What is needed:
In the passage reviewing Mr. Masson's work on Milton, whose life is named as the only one more tragic in some of its aspects than Milton's?

Document extract:
In gathering up the impressions made upon us by Mr. Masson's work as a
whole, we are inclined rather to regret his copiousness for his own sake
than for ours. The several parts, though disproportionate, are valuable,
his research has been conscientious, and he has given us better means of
understanding Milton's time than we possessed before. But how is it about
Milton himself? Here was a chance, it seems to me, for a fine bit of
portrait-painting. There is hardly a more stately figure in literary
history than Milton's, no life in some of its aspects more tragical,
except Dante's. In both these great poets, more than in any others, the
character of the men makes part of the singular impressiveness of what
they wrote and of its vitality with after times. In them the man somehow
overtops the author. The works of both are full of autobiographical
confidences. Like Dante, Milton was forced to become a party by himself.
He stands out in marked and solitary individuality, apart from the great
movement of the Civil War, apart from the supine acquiescence of the
Restoration, a self-opinionated, unforgiving, and unforgetting man. Very
much alive he certainly was in his day. Has Mr. Masson made him alive to
us again? I fear not. At the same time, while we cannot praise either the
style or the method of Mr. Masson's work, we cannot refuse to be grateful
for it. It is not so much a book for the ordinary reader of biography as
for the student, and will be more likely to find its place on the
library-shelf than the centre-table. It does not in any sense belong to
light literature, but demands all the muscle of the trained and vigorous
reader. "Truly, in respect of itself, it is a good life; but in respect
that it is Milton's life it is naught."

Dataset records:

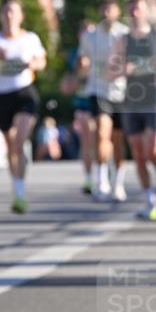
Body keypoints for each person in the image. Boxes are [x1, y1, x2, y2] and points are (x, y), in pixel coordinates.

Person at [0, 0, 46, 213]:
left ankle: (20, 191)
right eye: (6, 11)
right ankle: (17, 190)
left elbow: (42, 61)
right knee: (11, 148)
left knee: (18, 141)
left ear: (20, 16)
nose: (9, 15)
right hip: (1, 96)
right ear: (1, 15)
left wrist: (32, 63)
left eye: (13, 11)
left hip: (24, 94)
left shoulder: (30, 38)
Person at [115, 0, 156, 221]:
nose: (134, 12)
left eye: (138, 8)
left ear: (146, 11)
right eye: (130, 8)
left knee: (152, 150)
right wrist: (123, 69)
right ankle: (149, 199)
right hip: (132, 101)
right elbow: (109, 72)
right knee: (139, 155)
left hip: (155, 100)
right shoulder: (122, 40)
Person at [78, 0, 128, 202]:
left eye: (111, 9)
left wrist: (120, 69)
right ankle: (101, 180)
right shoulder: (90, 36)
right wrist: (82, 65)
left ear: (117, 12)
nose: (107, 13)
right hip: (98, 91)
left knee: (118, 140)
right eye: (104, 9)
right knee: (101, 132)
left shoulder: (125, 34)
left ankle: (118, 182)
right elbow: (82, 61)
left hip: (122, 93)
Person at [60, 18, 95, 194]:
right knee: (86, 139)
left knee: (102, 137)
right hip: (82, 100)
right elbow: (68, 82)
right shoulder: (74, 54)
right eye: (84, 32)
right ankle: (89, 178)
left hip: (101, 100)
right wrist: (78, 73)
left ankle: (106, 172)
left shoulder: (102, 51)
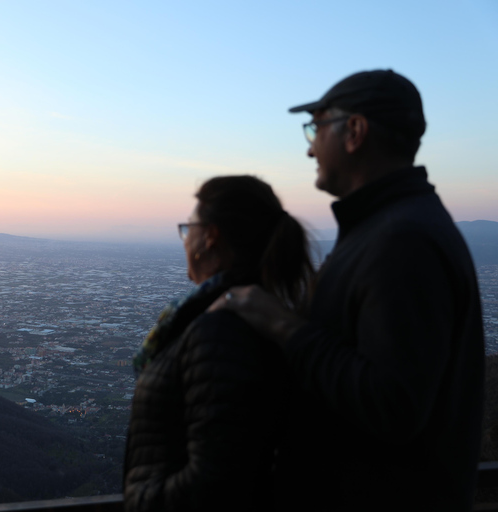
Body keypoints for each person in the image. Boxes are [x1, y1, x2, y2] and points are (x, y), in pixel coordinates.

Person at [216, 70, 485, 511]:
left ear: (354, 131)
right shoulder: (390, 228)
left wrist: (283, 326)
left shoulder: (402, 240)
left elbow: (392, 405)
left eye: (316, 128)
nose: (308, 148)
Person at [123, 175, 314, 512]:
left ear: (209, 237)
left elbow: (215, 482)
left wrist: (144, 500)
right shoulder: (242, 314)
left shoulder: (220, 331)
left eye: (188, 228)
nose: (184, 240)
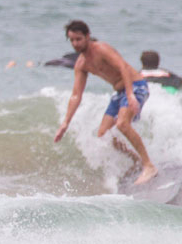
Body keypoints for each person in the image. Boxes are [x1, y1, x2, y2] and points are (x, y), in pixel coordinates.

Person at [55, 20, 157, 185]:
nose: (75, 44)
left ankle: (149, 166)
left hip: (136, 86)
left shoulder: (101, 49)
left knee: (123, 124)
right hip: (119, 93)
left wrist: (131, 95)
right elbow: (76, 95)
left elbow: (123, 67)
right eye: (72, 40)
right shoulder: (81, 64)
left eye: (78, 39)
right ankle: (136, 160)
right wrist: (65, 123)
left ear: (87, 36)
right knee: (103, 134)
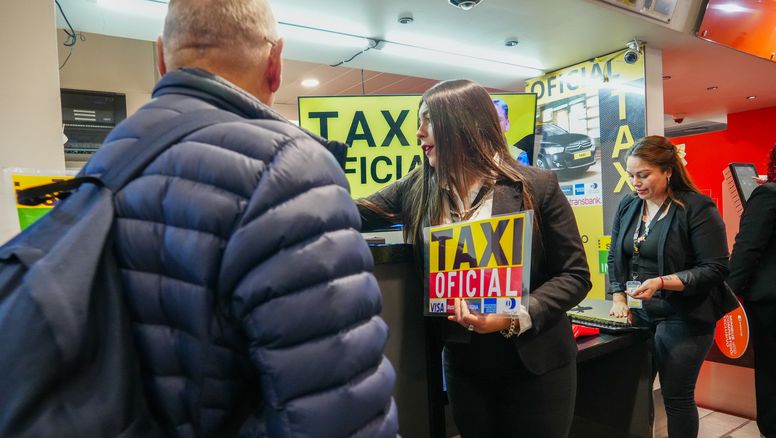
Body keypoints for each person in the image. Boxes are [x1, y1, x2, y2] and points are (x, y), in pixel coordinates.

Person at [80, 0, 398, 436]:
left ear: (161, 59)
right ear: (275, 63)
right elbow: (341, 409)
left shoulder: (100, 168)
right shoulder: (290, 169)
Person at [358, 79, 591, 437]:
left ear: (463, 123)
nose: (418, 133)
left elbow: (575, 275)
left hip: (537, 365)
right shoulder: (419, 186)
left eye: (427, 121)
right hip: (465, 367)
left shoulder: (536, 185)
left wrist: (514, 314)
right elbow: (354, 211)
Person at [608, 135, 729, 438]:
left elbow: (714, 268)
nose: (635, 182)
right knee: (631, 392)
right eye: (631, 175)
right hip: (641, 312)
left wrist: (663, 282)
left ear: (668, 171)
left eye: (644, 175)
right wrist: (619, 296)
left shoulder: (697, 208)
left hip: (685, 316)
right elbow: (615, 255)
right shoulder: (629, 205)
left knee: (676, 397)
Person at [728, 143, 776, 438]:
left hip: (770, 303)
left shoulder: (768, 195)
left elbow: (748, 249)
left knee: (771, 372)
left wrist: (727, 296)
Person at [492, 98, 531, 165]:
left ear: (507, 124)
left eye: (498, 120)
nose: (494, 124)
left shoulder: (519, 157)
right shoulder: (476, 154)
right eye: (489, 120)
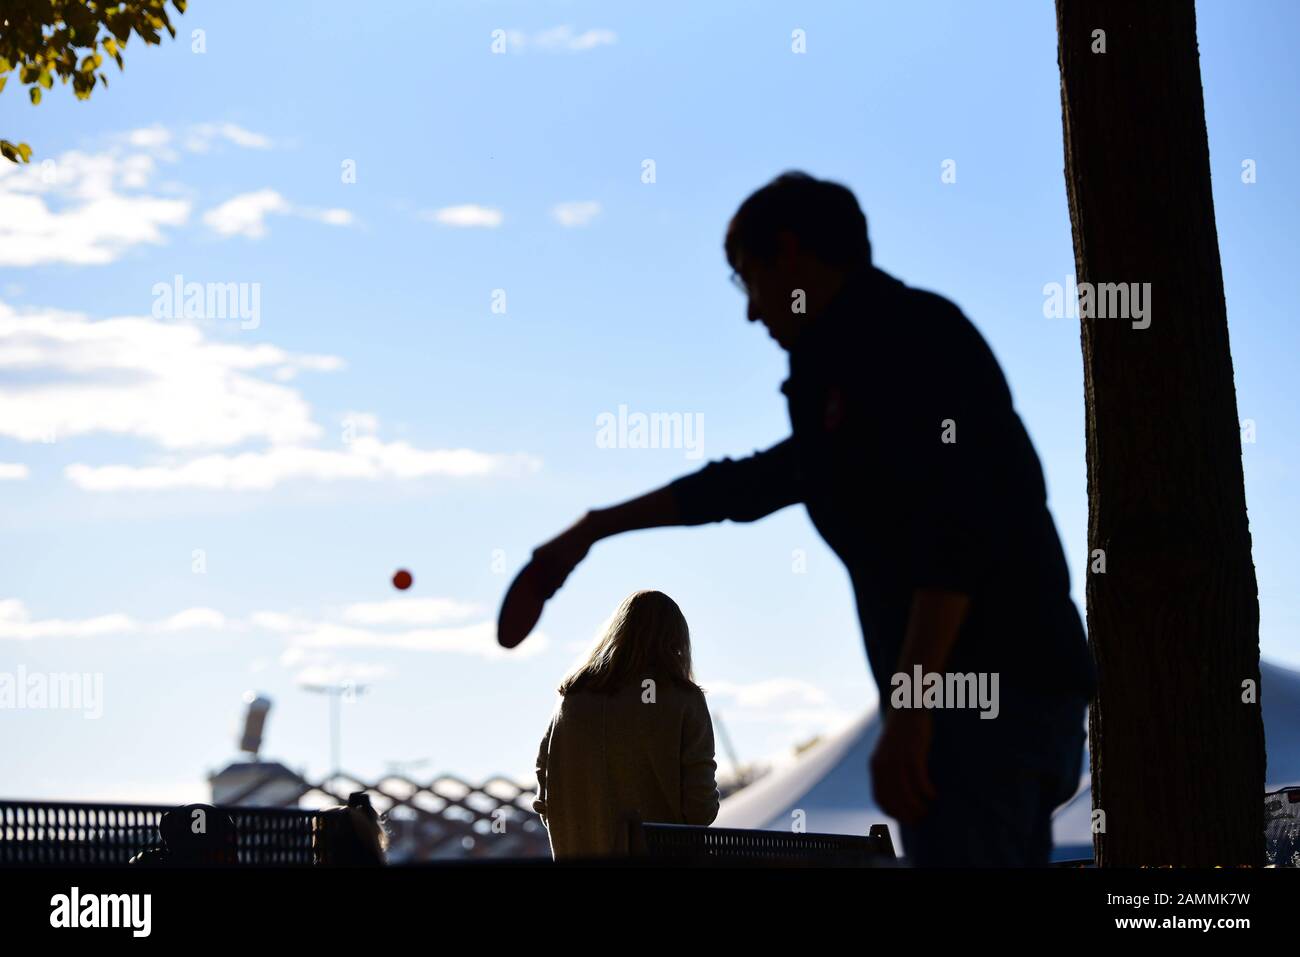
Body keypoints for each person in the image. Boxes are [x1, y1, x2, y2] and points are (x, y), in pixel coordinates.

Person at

Answer for this exercise:
Dante's.